Due to the magnitude of this safety issue, several state DOTs have taken independent action to address the problem by coming together through the pooled-fund study. As one of the first motorcyclist-focused projects in the United States to address roadside safety barriers, the motorcycle pooled-fund study provides a cooperative approach to conducting research about these issues. The three-year study aims to analyze data and best practices demonstrated in other countries, investigate methods to reduce crashes and impacts, and develop guidelines for the implementation of motorcyclist-friendly roadside safety treatments.
According to Dobrovolny, “One thing that we have been trying to do so far in our research has been to find what is and isn’t working through reviewing data, precedents and examples in areas that have already developed solutions to this growing issue. Fortunately, there are solutions out there, and in the future, we hope to be able to develop uniform methods that state DOTs can adopt and implement.”
Phase I of the first project in the motorcycle pooled-fund study was recently completed.
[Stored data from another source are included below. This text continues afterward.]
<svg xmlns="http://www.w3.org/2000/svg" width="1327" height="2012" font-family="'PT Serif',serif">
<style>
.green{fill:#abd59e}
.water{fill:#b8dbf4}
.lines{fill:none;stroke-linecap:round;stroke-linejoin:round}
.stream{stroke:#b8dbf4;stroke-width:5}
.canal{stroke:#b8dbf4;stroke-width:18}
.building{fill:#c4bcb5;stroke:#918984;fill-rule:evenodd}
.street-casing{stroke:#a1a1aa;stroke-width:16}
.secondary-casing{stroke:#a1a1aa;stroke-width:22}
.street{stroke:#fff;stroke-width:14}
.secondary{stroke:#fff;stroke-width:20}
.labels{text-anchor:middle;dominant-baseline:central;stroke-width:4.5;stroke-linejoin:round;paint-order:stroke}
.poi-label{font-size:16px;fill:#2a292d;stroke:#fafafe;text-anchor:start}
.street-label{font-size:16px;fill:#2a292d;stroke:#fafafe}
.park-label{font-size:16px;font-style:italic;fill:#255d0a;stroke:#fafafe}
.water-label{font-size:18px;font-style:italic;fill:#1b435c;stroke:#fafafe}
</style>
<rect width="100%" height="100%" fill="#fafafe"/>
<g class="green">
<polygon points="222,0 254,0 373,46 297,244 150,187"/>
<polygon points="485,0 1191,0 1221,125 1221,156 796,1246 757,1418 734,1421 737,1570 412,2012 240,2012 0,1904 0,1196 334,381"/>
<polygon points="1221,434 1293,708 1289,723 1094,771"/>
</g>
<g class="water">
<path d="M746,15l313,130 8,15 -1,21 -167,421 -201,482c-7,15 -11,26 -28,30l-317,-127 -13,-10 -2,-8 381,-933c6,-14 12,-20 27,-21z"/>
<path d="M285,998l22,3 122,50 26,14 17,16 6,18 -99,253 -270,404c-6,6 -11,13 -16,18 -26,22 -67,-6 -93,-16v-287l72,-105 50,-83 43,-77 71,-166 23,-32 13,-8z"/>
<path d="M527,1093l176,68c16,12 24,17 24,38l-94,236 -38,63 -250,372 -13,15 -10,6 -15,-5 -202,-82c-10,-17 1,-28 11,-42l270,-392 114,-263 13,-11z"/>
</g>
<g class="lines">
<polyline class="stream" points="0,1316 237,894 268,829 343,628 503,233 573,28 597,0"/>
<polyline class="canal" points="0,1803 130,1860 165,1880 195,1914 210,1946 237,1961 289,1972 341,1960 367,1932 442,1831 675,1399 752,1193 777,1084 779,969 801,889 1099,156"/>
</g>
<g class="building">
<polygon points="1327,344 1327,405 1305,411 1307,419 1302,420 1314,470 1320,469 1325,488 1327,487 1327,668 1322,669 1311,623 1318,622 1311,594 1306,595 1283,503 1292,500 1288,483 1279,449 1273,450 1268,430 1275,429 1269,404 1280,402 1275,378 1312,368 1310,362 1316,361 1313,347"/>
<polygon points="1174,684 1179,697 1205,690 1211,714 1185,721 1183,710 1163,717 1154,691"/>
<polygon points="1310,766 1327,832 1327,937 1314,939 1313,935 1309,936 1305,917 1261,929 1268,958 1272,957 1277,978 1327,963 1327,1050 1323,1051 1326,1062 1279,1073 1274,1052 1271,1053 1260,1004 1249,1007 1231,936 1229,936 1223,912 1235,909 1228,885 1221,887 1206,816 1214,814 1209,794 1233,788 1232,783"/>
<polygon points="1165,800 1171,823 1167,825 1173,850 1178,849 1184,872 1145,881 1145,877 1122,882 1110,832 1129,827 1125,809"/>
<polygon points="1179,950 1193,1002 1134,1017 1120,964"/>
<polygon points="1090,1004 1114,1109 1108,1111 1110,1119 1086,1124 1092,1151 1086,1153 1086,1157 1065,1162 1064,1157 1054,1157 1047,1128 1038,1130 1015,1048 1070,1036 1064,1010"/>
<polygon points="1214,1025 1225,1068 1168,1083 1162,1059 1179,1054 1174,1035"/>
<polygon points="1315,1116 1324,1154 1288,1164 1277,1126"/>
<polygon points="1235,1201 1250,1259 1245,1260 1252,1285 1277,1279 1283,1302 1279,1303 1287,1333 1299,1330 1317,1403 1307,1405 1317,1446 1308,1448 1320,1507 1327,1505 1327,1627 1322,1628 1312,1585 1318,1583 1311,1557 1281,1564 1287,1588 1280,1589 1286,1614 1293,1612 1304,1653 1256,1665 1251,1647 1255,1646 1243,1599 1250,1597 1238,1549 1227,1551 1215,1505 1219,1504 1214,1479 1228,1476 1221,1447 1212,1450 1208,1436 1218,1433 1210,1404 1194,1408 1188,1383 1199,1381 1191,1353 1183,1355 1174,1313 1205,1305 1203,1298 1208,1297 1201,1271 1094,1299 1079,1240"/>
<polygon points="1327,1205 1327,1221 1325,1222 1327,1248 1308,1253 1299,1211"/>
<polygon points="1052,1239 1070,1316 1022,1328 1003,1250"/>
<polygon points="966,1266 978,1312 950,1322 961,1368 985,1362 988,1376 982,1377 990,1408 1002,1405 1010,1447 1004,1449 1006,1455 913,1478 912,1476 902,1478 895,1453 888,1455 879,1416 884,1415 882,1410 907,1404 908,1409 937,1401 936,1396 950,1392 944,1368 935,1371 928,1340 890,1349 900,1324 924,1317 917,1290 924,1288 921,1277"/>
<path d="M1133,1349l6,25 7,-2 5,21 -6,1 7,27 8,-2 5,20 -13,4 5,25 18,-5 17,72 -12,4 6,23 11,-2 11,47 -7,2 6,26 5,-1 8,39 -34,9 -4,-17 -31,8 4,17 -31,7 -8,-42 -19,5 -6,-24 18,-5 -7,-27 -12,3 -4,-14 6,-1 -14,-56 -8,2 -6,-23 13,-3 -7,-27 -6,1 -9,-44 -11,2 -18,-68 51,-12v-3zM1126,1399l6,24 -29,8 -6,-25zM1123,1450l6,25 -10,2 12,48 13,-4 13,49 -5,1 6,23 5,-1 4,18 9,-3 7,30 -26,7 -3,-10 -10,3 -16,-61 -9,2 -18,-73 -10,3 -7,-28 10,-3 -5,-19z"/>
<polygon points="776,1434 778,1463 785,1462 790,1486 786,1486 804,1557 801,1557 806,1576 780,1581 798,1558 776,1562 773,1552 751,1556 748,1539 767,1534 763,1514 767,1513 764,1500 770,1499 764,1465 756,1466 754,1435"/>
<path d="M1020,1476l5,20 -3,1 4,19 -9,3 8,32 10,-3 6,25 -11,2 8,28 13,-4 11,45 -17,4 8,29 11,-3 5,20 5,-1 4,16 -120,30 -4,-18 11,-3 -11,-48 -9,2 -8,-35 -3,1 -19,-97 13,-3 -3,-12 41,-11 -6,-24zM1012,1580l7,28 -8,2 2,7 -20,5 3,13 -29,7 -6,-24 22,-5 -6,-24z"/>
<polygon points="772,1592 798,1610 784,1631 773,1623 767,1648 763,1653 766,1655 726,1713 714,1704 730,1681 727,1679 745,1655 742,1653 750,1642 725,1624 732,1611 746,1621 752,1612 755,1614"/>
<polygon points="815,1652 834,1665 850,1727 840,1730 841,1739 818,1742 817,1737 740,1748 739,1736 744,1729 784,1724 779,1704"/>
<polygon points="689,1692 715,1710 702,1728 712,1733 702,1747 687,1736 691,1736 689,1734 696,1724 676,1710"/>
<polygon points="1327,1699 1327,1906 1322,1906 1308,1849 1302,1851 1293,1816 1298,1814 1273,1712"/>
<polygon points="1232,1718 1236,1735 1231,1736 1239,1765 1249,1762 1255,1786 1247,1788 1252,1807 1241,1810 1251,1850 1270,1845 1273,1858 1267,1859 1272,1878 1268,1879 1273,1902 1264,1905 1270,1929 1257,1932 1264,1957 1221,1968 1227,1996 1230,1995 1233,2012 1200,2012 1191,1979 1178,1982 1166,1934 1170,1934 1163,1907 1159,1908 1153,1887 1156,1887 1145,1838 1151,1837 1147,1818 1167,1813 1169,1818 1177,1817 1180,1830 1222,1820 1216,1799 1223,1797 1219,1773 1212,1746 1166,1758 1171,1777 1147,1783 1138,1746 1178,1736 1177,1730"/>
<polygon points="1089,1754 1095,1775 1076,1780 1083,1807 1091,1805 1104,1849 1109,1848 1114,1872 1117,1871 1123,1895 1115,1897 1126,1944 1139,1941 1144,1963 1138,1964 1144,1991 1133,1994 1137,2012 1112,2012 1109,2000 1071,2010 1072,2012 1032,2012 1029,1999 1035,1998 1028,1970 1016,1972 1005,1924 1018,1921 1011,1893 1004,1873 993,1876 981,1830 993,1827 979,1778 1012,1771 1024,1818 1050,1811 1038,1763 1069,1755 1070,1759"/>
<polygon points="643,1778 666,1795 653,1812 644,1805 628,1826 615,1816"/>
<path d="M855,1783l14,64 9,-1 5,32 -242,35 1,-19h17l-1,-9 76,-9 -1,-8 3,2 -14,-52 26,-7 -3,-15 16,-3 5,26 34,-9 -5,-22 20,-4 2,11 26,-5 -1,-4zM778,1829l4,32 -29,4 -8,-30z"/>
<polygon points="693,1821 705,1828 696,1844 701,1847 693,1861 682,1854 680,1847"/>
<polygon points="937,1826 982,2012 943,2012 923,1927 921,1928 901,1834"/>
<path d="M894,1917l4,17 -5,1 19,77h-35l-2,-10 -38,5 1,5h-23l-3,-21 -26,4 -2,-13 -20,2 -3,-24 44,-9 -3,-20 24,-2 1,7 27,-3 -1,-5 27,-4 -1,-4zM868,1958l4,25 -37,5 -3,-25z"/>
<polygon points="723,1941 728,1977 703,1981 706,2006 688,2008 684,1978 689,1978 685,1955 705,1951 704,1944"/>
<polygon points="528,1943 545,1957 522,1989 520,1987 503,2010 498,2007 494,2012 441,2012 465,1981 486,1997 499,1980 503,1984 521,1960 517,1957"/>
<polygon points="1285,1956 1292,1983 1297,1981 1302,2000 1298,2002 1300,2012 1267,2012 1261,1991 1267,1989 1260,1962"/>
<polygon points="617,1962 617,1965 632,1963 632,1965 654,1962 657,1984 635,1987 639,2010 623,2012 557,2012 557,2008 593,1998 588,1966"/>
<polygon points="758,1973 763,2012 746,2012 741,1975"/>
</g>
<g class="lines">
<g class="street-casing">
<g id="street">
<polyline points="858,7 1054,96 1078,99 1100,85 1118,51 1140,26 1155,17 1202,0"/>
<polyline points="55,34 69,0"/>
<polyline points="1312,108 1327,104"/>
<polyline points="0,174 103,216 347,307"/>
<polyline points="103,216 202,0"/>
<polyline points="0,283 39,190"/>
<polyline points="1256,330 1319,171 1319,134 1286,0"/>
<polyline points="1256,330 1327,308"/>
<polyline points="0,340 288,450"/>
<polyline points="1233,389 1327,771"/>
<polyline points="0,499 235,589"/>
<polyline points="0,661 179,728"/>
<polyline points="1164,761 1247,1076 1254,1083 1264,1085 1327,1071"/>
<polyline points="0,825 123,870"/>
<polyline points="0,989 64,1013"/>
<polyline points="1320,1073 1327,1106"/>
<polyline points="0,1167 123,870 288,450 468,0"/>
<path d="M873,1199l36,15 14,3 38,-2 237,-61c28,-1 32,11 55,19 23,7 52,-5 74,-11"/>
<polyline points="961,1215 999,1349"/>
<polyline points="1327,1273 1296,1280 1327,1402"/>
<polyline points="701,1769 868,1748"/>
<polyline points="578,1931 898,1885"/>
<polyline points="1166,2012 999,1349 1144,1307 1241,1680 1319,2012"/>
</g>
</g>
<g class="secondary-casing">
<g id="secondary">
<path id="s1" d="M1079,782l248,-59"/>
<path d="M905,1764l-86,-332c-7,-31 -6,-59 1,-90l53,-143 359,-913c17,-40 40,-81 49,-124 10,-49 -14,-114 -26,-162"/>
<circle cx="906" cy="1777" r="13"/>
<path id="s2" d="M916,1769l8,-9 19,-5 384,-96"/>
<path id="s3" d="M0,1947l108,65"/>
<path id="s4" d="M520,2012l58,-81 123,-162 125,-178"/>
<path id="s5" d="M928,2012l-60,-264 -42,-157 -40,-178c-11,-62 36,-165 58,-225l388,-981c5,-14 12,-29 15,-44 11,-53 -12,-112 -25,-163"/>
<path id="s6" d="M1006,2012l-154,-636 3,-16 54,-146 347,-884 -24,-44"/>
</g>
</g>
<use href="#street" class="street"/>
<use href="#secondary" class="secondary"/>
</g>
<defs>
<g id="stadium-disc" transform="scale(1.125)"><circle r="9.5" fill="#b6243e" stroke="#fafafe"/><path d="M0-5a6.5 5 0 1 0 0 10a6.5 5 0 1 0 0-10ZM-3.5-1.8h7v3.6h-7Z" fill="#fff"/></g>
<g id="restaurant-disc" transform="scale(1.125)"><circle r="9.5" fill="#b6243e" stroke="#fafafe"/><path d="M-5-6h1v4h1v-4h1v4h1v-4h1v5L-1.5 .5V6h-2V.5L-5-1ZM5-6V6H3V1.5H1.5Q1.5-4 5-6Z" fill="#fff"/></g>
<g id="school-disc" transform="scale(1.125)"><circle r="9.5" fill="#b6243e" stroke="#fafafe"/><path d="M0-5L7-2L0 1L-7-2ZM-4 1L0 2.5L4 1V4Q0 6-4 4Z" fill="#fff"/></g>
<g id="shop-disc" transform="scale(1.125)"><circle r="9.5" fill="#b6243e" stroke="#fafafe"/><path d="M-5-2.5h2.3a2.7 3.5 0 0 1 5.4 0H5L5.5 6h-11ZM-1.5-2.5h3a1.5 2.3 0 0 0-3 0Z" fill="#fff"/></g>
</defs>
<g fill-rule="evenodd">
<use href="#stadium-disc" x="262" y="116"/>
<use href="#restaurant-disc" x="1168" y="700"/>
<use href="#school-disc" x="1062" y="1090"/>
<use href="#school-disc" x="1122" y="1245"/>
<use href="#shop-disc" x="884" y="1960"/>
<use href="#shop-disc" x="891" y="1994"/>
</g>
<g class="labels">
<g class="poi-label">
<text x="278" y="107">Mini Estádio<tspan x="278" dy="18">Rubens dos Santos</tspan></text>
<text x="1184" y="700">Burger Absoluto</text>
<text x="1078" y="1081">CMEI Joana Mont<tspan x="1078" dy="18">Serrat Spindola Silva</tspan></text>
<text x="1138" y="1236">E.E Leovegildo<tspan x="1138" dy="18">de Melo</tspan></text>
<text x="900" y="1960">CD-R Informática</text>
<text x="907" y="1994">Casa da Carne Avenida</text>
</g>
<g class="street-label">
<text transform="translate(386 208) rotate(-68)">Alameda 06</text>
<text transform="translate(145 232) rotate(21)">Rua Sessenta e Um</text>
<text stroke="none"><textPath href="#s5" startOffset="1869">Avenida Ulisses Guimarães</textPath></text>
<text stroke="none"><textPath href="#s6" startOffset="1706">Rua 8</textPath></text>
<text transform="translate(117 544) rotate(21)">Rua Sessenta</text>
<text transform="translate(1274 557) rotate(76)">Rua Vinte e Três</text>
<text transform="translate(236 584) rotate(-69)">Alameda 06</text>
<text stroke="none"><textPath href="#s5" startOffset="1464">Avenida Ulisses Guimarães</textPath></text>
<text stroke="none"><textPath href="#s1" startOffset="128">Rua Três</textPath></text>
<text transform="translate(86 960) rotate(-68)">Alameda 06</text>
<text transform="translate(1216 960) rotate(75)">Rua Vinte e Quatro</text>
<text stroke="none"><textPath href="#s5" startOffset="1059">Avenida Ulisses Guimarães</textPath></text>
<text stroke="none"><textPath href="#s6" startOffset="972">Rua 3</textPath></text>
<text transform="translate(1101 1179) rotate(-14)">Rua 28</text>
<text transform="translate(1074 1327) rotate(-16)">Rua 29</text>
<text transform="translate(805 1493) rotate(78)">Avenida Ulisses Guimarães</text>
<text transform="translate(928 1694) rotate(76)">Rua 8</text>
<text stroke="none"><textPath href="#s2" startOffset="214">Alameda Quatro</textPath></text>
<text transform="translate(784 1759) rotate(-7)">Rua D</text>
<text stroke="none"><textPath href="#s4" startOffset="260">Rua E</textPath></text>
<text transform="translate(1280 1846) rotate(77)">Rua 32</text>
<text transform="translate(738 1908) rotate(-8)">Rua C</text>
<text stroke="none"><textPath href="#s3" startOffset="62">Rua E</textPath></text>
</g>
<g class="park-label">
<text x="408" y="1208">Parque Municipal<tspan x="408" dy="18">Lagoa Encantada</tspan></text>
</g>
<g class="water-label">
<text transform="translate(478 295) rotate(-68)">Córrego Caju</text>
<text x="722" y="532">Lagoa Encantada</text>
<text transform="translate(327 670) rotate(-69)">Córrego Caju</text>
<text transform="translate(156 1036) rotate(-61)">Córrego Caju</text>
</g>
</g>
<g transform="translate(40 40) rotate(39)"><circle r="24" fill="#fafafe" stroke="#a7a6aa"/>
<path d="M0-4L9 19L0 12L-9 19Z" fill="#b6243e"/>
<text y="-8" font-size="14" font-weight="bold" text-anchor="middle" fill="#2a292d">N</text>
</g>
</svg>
It involved a review of best practices being conducted along with a data investigation to address potential roadway design countermeasures to limit the encroachment of motorcyclists. Four projects are upcoming for the 2023 fiscal year under the motorcycle pooled-fund study:
- Investigation of Available Data Toward the Development of Hardware Installation Guidance for Motorcycle Roadside Safety,
- Evaluation of a Prioritized Design of a Lower Rail Element for Installation to the MGS System to Address Motorcycle Safety,
- Investigation of Roadway Design Methods to Decrease Likelihood of Roadway Departures for Motorcyclists — Phase 2, and
- Development and Full-Scale Crash Testing of an Improved Railing System for Use on Top of Barriers.
“The seven states with extensive experience in motorcyclist safety, coupled with the research capabilities and experience of TTI in roadside safety and roadside safety hardware, will provide a synergy in the development of approaches to reduce motorcyclist fatalities,” notes TxDOT Roadway Design Section Director Kenneth Mora. “This study is a huge stepping stone in the United States that will give the public nationwide guidance about roadside safety hardware to improve safety for motorcyclists and all users of the roadway.”